Available data:
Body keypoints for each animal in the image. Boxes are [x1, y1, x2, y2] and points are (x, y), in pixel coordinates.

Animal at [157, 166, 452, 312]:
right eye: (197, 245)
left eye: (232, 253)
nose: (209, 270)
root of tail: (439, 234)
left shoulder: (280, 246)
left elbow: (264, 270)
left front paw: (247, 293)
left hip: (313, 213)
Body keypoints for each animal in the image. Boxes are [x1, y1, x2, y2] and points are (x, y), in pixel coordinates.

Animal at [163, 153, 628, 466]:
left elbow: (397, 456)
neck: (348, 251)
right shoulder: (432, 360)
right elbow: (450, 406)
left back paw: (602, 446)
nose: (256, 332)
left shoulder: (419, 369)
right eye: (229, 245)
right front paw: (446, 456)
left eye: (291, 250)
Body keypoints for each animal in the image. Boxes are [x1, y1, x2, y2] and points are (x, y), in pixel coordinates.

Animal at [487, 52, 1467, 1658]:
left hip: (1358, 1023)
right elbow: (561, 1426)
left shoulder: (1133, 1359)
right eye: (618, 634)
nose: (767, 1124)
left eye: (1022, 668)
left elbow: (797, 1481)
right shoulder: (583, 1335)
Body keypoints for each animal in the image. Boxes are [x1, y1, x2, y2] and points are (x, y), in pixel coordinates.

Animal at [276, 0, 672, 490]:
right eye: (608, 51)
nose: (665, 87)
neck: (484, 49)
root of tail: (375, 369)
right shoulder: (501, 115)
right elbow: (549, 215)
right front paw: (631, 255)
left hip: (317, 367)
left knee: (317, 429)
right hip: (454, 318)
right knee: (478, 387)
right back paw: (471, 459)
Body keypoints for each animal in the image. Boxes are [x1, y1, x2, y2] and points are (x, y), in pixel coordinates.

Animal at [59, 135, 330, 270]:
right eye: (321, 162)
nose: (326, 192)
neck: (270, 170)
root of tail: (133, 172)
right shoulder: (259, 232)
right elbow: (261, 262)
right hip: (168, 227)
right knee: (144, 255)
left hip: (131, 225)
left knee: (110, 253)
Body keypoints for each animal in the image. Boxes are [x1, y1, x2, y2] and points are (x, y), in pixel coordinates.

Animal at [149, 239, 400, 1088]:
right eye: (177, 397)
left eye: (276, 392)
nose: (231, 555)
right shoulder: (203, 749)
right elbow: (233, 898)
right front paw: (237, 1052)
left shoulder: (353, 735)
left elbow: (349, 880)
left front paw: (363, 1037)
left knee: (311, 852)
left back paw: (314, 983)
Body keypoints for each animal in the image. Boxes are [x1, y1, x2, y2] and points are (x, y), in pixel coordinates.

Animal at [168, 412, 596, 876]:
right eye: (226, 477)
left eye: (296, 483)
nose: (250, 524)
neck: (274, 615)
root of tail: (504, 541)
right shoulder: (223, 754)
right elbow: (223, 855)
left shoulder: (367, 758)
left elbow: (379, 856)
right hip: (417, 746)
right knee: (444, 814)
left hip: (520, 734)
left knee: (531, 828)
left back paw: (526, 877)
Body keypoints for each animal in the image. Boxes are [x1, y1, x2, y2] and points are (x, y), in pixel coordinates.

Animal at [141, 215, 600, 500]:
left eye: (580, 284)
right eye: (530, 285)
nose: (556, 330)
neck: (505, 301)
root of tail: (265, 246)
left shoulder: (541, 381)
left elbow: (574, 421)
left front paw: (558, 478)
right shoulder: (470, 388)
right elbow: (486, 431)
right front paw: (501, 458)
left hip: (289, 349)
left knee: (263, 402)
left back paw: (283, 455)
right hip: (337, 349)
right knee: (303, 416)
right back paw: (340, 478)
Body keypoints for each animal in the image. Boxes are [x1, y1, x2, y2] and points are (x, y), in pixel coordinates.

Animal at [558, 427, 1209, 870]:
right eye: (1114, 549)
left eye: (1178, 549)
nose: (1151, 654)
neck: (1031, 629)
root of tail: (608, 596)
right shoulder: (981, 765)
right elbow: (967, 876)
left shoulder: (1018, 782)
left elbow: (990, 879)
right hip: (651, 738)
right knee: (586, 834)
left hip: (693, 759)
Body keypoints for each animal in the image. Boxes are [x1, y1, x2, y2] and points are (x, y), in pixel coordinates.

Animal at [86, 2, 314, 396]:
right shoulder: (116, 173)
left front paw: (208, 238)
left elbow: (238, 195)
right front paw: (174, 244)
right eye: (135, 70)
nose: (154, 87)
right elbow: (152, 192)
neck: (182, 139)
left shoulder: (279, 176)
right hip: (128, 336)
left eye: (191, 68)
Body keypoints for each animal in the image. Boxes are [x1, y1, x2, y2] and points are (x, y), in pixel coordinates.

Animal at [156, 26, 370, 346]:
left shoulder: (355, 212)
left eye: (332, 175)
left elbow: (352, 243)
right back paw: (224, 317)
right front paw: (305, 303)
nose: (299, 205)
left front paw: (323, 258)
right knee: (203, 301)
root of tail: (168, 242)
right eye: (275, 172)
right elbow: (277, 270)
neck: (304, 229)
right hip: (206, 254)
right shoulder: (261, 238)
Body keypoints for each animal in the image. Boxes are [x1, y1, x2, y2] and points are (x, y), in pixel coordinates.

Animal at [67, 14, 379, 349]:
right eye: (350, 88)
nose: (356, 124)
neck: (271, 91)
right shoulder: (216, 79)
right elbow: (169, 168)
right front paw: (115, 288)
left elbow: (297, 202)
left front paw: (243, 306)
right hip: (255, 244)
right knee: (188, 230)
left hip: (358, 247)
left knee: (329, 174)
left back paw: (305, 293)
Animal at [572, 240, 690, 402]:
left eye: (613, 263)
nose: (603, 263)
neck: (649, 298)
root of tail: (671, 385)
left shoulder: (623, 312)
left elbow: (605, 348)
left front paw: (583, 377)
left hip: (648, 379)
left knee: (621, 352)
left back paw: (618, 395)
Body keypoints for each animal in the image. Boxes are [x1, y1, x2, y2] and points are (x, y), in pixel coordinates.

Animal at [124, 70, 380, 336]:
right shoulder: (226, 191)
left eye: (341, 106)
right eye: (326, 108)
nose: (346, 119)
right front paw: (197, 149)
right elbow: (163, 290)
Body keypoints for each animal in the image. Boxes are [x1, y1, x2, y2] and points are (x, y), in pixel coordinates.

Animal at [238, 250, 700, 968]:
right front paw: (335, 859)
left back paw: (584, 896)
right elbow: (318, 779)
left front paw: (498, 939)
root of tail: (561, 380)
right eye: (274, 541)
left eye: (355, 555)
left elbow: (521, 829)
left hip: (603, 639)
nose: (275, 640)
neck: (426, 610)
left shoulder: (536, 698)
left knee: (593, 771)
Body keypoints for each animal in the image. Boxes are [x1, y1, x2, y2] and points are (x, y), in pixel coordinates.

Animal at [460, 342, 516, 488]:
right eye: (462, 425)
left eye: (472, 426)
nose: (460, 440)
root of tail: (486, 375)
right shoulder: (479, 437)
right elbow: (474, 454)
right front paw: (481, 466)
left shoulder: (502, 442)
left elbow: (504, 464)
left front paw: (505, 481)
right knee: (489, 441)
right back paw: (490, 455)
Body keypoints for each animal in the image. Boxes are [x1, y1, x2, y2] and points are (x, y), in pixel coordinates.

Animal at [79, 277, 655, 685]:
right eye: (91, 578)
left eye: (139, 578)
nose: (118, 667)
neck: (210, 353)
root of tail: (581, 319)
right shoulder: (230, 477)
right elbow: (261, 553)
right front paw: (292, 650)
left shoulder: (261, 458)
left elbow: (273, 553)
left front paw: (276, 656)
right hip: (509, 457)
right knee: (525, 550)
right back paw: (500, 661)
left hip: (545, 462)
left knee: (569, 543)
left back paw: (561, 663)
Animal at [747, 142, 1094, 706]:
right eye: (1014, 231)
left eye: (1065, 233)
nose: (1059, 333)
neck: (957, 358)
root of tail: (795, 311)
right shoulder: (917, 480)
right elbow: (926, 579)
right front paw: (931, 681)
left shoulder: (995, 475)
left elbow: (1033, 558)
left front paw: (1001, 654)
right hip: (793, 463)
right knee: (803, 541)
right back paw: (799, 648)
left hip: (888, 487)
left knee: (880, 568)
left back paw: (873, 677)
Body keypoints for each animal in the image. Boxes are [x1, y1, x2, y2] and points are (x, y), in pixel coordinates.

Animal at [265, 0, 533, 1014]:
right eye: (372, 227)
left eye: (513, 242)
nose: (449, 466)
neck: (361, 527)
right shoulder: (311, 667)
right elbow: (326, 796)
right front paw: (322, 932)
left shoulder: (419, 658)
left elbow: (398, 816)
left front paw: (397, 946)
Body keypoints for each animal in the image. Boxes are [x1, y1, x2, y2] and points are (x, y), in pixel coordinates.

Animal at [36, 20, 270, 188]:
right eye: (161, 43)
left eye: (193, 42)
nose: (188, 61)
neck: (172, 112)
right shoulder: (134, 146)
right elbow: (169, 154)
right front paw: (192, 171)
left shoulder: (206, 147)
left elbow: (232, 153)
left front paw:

Problem requirements: With the line containing "root of tail: (486, 375)" as the first, output each line through the final line of the entries above, exactly.

Written solution:
root of tail: (486, 375)
right shoulder: (479, 437)
right elbow: (474, 454)
right front paw: (481, 466)
left shoulder: (502, 442)
left elbow: (504, 464)
left front paw: (505, 481)
right knee: (489, 441)
right back paw: (490, 455)
Body keypoints for each animal in the image. Boxes are [x1, y1, x2, y2] and points are (x, y), in pixel coordinates.

Animal at [79, 277, 655, 685]:
right eye: (91, 578)
left eye: (139, 578)
nose: (118, 667)
neck: (210, 353)
root of tail: (581, 319)
right shoulder: (230, 477)
right elbow: (261, 553)
right front paw: (292, 650)
left shoulder: (261, 458)
left elbow: (273, 553)
left front paw: (276, 656)
right hip: (509, 457)
right knee: (525, 550)
right back paw: (500, 661)
left hip: (545, 462)
left knee: (569, 543)
left back paw: (561, 663)
Animal at [747, 142, 1094, 706]:
right eye: (1014, 231)
left eye: (1065, 233)
nose: (1059, 333)
neck: (957, 358)
root of tail: (795, 311)
right shoulder: (917, 480)
right elbow: (926, 579)
right front paw: (931, 681)
left shoulder: (995, 475)
left elbow: (1033, 558)
left front paw: (1001, 654)
right hip: (793, 463)
right knee: (803, 541)
right back paw: (799, 648)
left hip: (888, 487)
left knee: (880, 568)
left back paw: (873, 677)
Body keypoints for each animal in the image. Boxes are [x1, y1, x2, y2] and points are (x, y), in pixel coordinates.

Animal at [265, 0, 533, 1014]:
right eye: (372, 227)
left eye: (513, 242)
nose: (449, 466)
neck: (361, 527)
right shoulder: (311, 667)
right elbow: (326, 796)
right front paw: (322, 932)
left shoulder: (419, 658)
left elbow: (398, 816)
left front paw: (397, 946)
Body keypoints for each animal in the image. Boxes are [x1, y1, x2, y2] and points are (x, y), in pixel coordinates.

Animal at [36, 20, 270, 188]:
right eye: (161, 43)
left eye: (193, 42)
nose: (188, 61)
neck: (172, 112)
right shoulder: (134, 146)
right elbow: (169, 154)
right front paw: (192, 171)
left shoulder: (206, 147)
left elbow: (232, 153)
left front paw:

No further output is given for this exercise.